## WORK ORDER
Put the text lines of the material below into a JSON list of strings, one string per line, skipping blank lines and leaving out the pictures.

## INPUT DATA
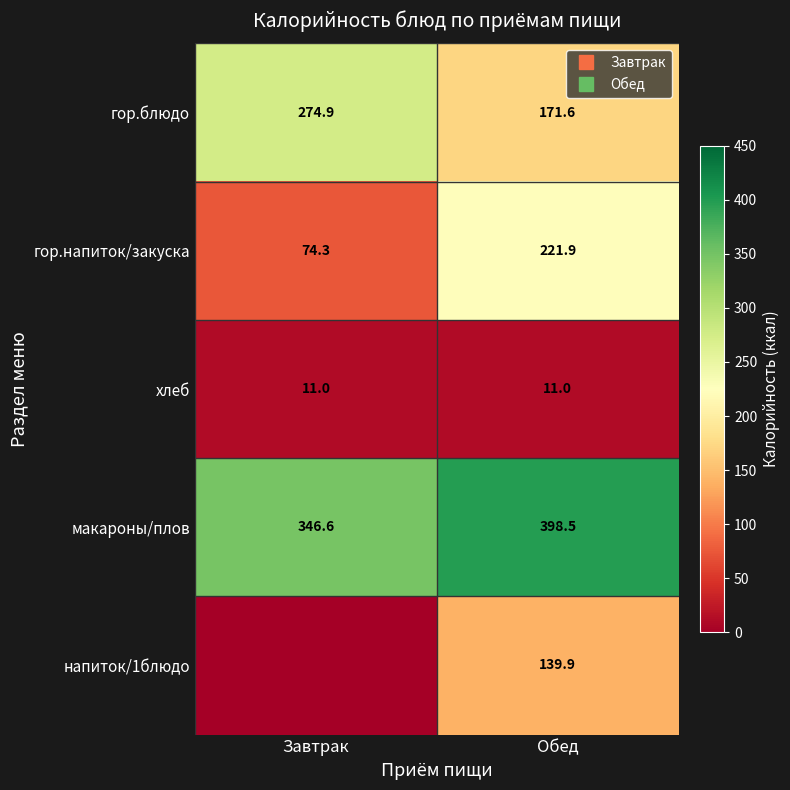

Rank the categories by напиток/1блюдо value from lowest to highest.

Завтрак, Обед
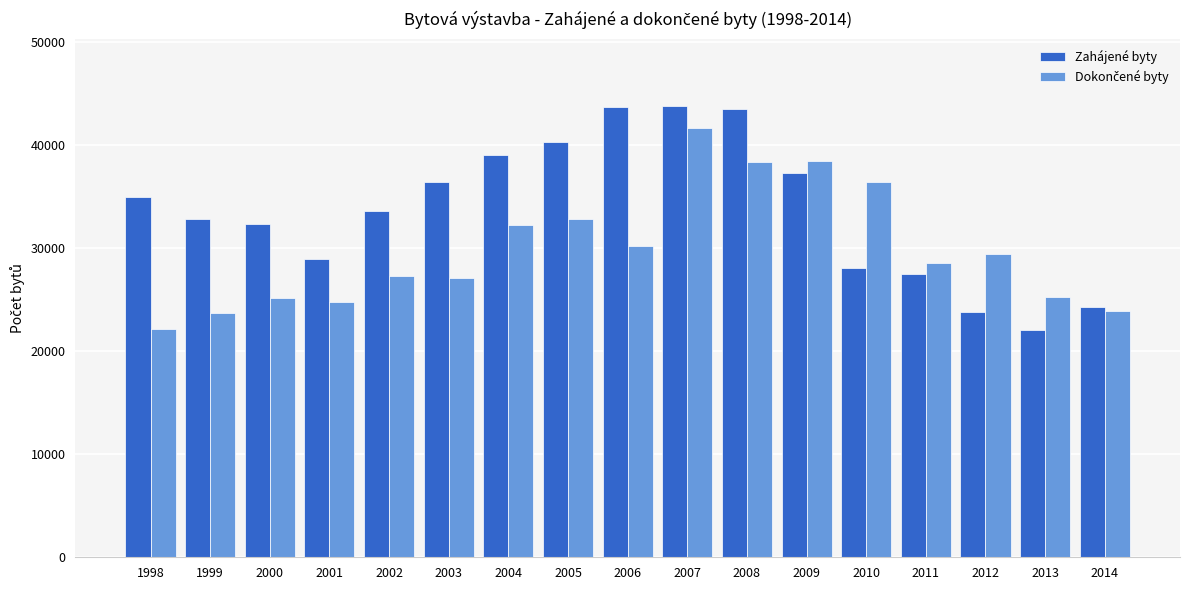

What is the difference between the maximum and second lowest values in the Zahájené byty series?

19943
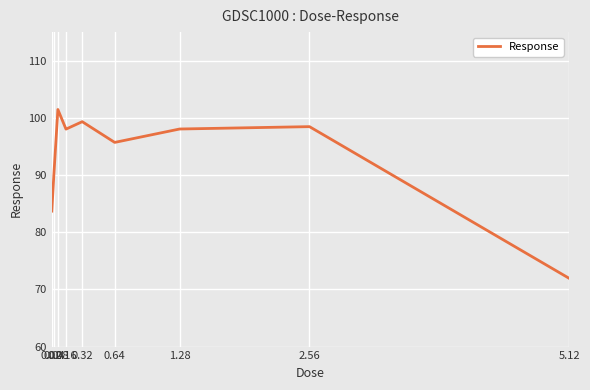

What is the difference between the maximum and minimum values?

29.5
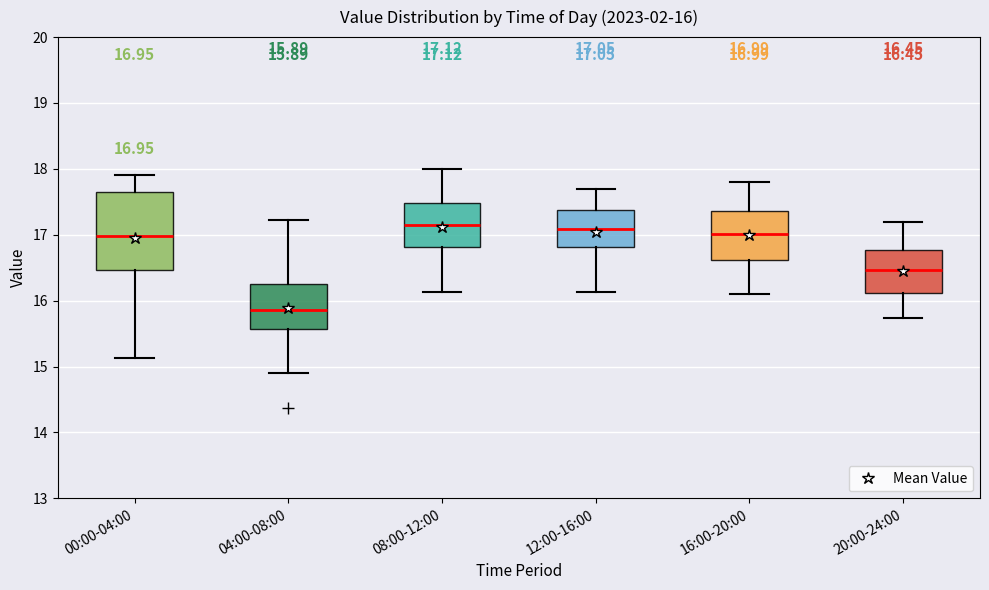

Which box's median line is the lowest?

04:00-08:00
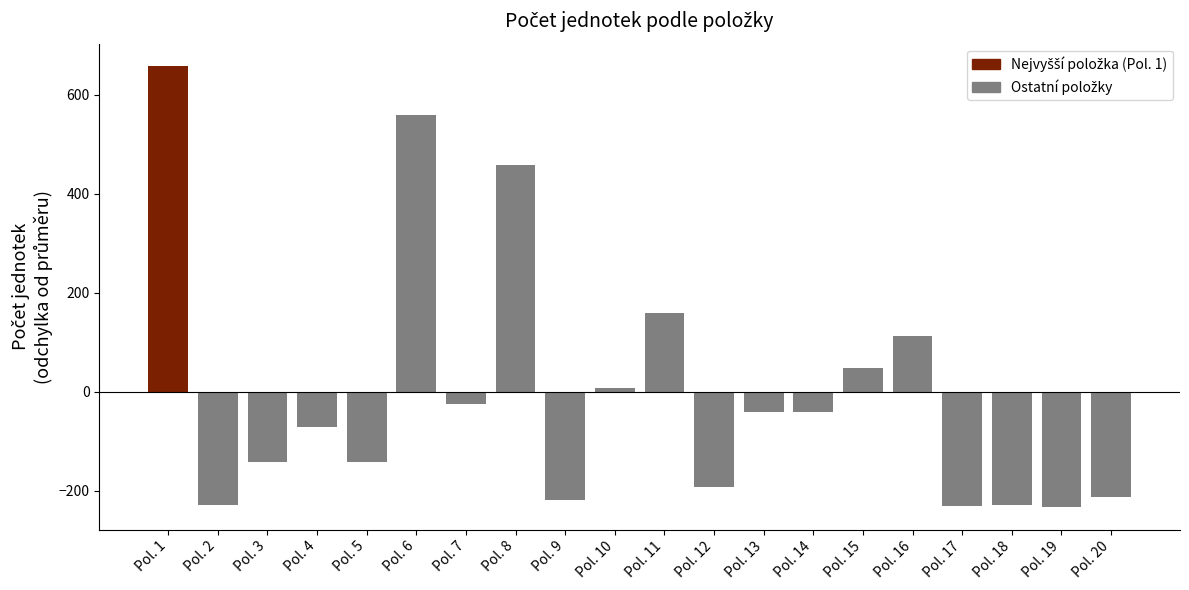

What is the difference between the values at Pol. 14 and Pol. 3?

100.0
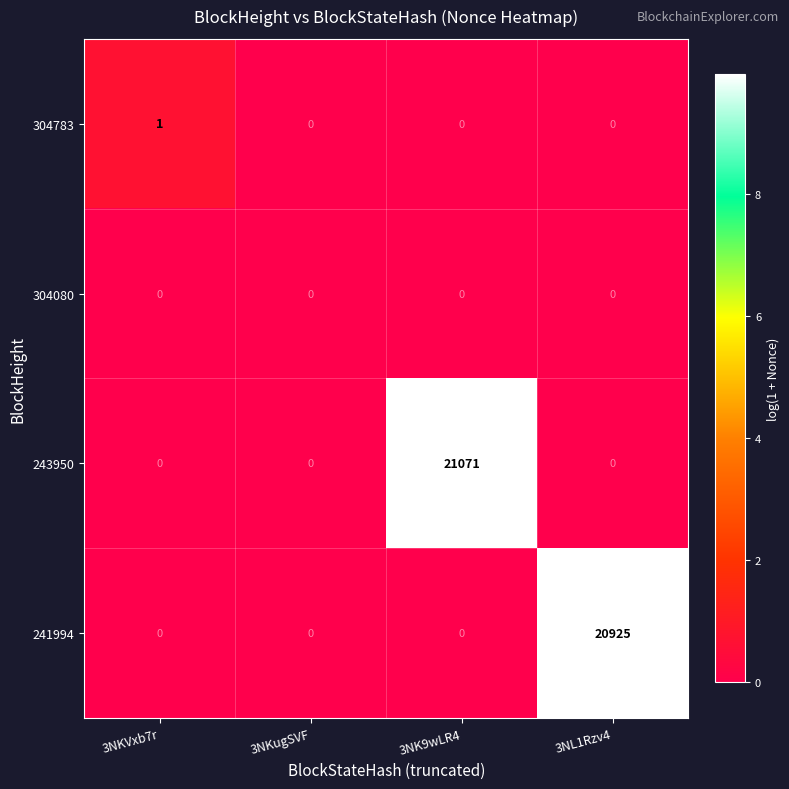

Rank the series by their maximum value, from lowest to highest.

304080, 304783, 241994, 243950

## RESPONSE TO THE EXERCISE
[
  "Rank the categories by напиток/1блюдо value from lowest to highest.",
  "Завтрак, Обед",
  "What is the difference between the maximum and second lowest values in the Zahájené byty series?",
  "19943",
  "What is the difference between the maximum and minimum values?",
  "29.5",
  "Which box's median line is the lowest?",
  "04:00-08:00",
  "What is the difference between the values at Pol. 14 and Pol. 3?",
  "100.0",
  "Rank the series by their maximum value, from lowest to highest.",
  "304080, 304783, 241994, 243950"
]